New documentary film from Our Seas Coalition highlights the impact of scallop dredging on Scotland's coastal communities
The documentary released by the Our Seas Coalition, which represents businesses, bodies, individuals and organisations advocating for more sustainable approaches to Scottish seas, as part of their wider campaign calling to restore an inshore limit on bottom-towed fishing in Scottish waters.
After the Inshore Fisheries Act was revoked in 1984, coastal communities across Scotland have been hit hard by a declining fish population, with sea beds damaged by a rise in commercial fishing and rise of trawlers.
Isle of Skye based creel fisherman Bally Philp and Loch Carron diver Chris Rickard are among those featured in the film, revealing the impact of scallop dredging which they have seen on their businesses, seabeds and communities first hand.
The film follows several years of campaigning by the Our Seas Coalition and its members to highlight the impact of continued scallop dredging on Scottish coastlines, not merely on fishermen and coastal workers but also on Scotland’s diverse marine life.
Clips from diving footage are used throughout the film to show how scallop dredging has been seen to wipe out beds of maerl seaweed and rare flame shell beds around Scotland.
Coordinator for the Our Seas Coalition Ailsa McLellan said: “The Scottish Government is failing to prioritise our marine environment and fisheries has barely featured in the Scottish Parliament’s recent Green Recovery inquiry.

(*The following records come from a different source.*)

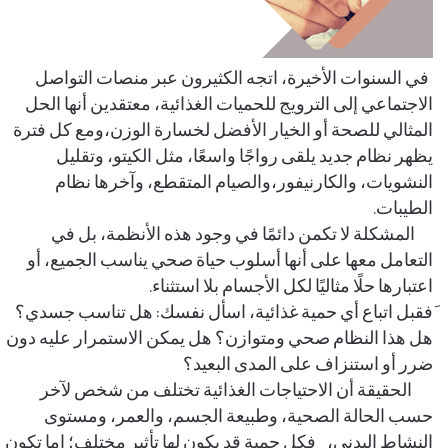
في السنوات الأخيرة، اتجه الكثيرون عبر منصات التواصل
الاجتماعي إلى الترويج للحميات الغذائية، معتقدين أنها الحل
المثالي للصحة أو الخيار الأفضل لخسارة الوزن،ومع كل فترة
يظهر نظام جديد يلقى رواجًا واسعًا، مثل الكيتو، وتقليل
النشويات، والكارنيفور،والصيام المتقطع، وآخرها نظام
الطيبات.
المشكلة لا تكمن دائمًا في وجود هذه الأنظمة، بل في
التعامل معها على أنها أسلوب حياة صحي يناسب الجميع، أو
اعتبارها حلًا مثاليًا لكل الأجسام بلا استثناء.
َفقبل اتباع أي حمية غذائية، اسأل نفسك: هل تناسب جسدي؟
هل هذا النظام صحي ومتوازن؟ هل يمكن الاستمرار عليه دون
ضرر أو استنزاف على المدى البعيد؟
الحقيقة أن الاحتياجات الغذائية تختلف من شخص لآخر
حسب الحالة الصحية، وطبيعة الجسم، والعمر، ومستوى
النشاط البدني، فكل حمية قد يكون لها تأثير مختلف؛ إما تكون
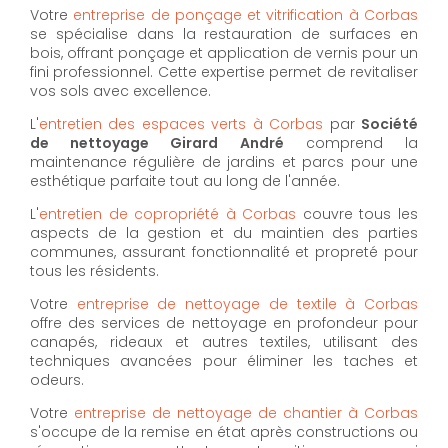
Votre
entreprise de ponçage et vitrification à Corbas
se spécialise dans la restauration de surfaces en
bois, offrant ponçage et application de vernis pour un
fini professionnel. Cette expertise permet de revitaliser
vos sols avec excellence.
L'
entretien des espaces verts à Corbas
par
Société
de nettoyage Girard André
comprend la
maintenance régulière de jardins et parcs pour une
esthétique parfaite tout au long de l'année.
L'
entretien de copropriété à Corbas
couvre tous les
aspects de la gestion et du maintien des parties
communes, assurant fonctionnalité et propreté pour
tous les résidents.
Votre
entreprise de nettoyage de textile à Corbas
offre des services de nettoyage en profondeur pour
canapés, rideaux et autres textiles, utilisant des
techniques avancées pour éliminer les taches et
odeurs.
Votre
entreprise de nettoyage de chantier à Corbas
s'occupe de la remise en état après constructions ou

"We made this film to try and raise awareness of this environmental catastrophe happening on our doorstep, empowering people to demand that the Scottish Government step up to the mark and take urgent action to halt the decline. We want the Scottish Government to weave habitat and fishery recovery into the very fabric of their green recovery plan and to reinstate a coastal limit on bottom-towed fishing gear.”
They continued: "In the 1920s Scotland employed more than 30,000 fishermen, today there are less than 5,000; the current system is failing us all; and responsibility lies squarely with fisheries managers, not fishermen.”
Nick Underdown, Head of Communications at Our Seas Coalition member Open Seas, commented: "It’s amazing how many people do not realise that bottom-trawling used to be banned in our coastal waters right up until the 1980s and the decline in fish and seabed damage that resulted from its repeal. Now vast swathes of our seabed is being routinely trawled and dredged close to the shore, and only 5% of our inshore waters are actually protected.
"Understanding the history is fundamental to working out the solution. People are now standing up for the environment and standing up for more sustainable, smaller-scale fishing and many other livelihoods that rely on healthier seas. The science is there, if we look after our coastal seabed, then fish populations and marine life will bounce back.”